1. A specified person who, before the plan was adopted, made oral submissions at a public meeting or written submissions to the council.
1.1 A public body that, before the plan was adopted, made oral submissions at a public meeting or written submissions to the council.
1.2 The registered owner of any land to which the plan would apply, if, before the plan was adopted, the owner made oral submissions at a public meeting or written submissions to the council.

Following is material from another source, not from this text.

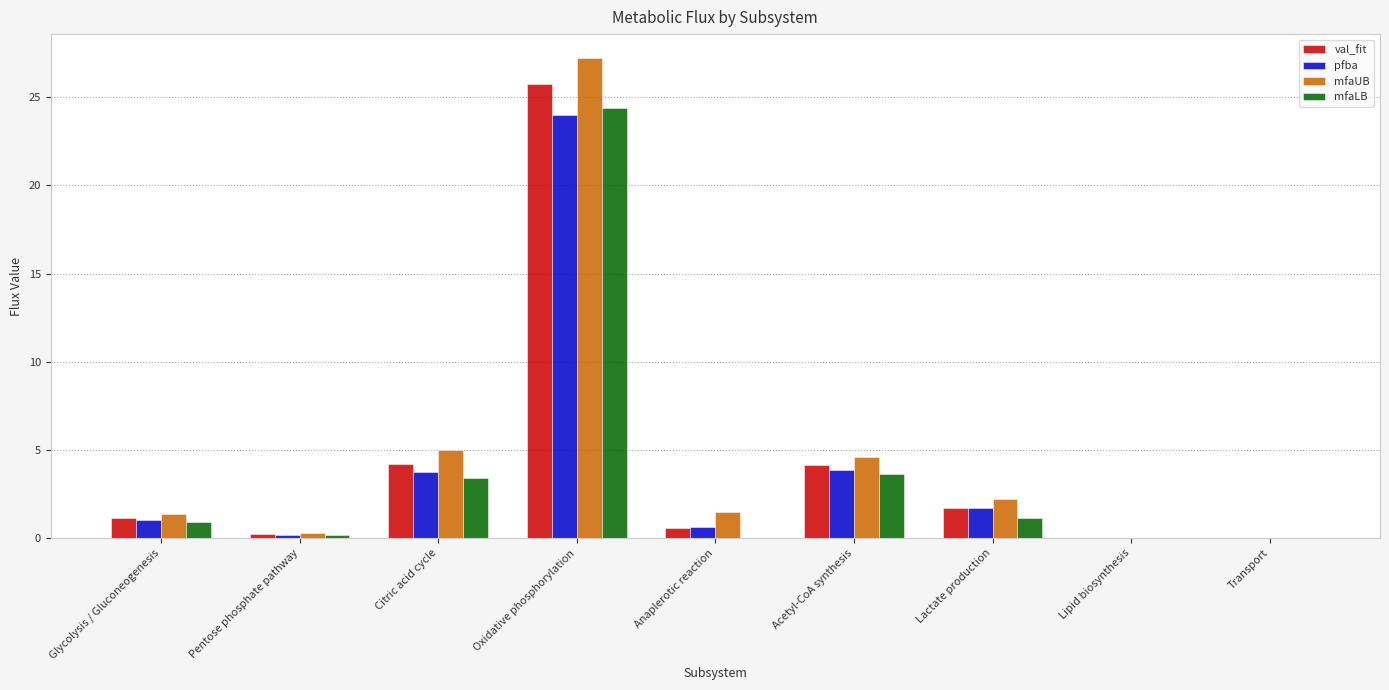

Which series changed the most between Oxidative phosphorylation and Lactate production?

mfaUB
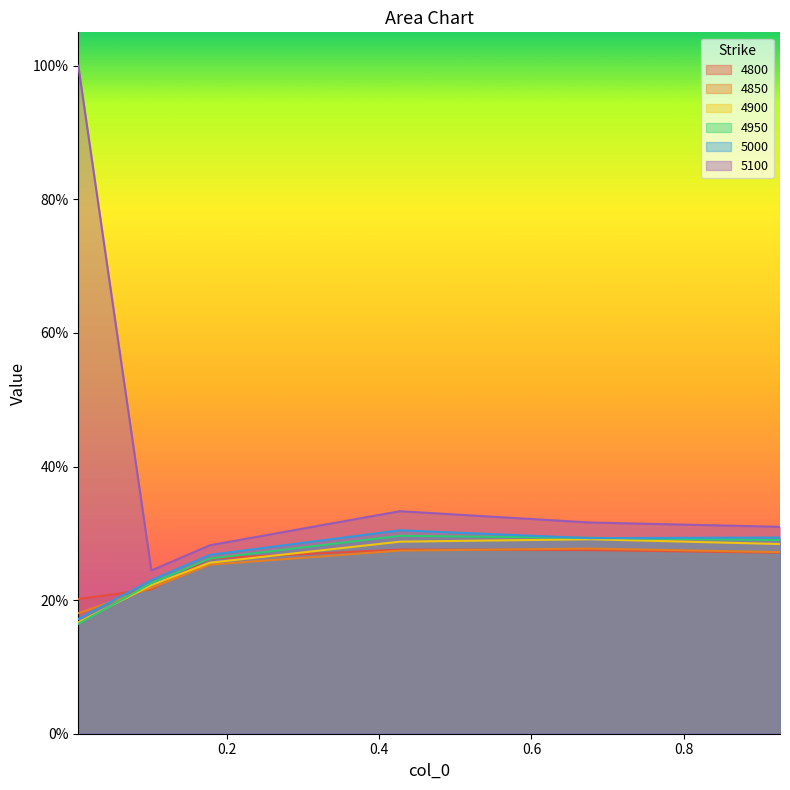

At 0.005479452054794521, list the series in order from smallest to largest.

4950, 4900, 5000, 4850, 4800, 5100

So i think to the extent that the official plan encompasses the area in which the land you own is situated, you're captured by this, even if the provisions of the plan may not have any direct or specific impact on your land?
 
So i think to the extent that the official plan encompasses the area in which the land you own is situated, you're captured by this, even if the provisions of the plan may not have any direct or specific impact on your land?
I’m sorry - I’m still confused: it seems then, that this changes very little? Clearly I’m missing some important piece.
 
The intent of the legislation is to prevent neighbours from appealing your application, but preserve landowners rights to appeal and adjudicate Municipally-led OPAs and ZBAs like a secondary plan.

Neighbours, including if your neighbour is another developer, cannot appeal your application.

They CAN however still be parties to an appeal, if one occurs. So for example - council rejects your application, and you appeal that decision as the registered landowner for which the decision applies. The local RA can then ask the OLT to be a party to the appeal in the same way they would have before.

So there is a bit of extra incentive for developers to get approvals through council versus before, as going to the OLT opens you up to exposure to surrounding landowners through them being granted Party status.

Landowners will also continue to be able to appeal things like new Official Plans, ZBAs, etc. as long as they apply to their lands. Same with RAs, mind you..

So the appeal of council's approval of the Cummer Avenue rapid housing wouldn't happen any more, but Residents Associations can still appeal something like the multi-plex bylaw as long as they have a member who owns a property on which it applies.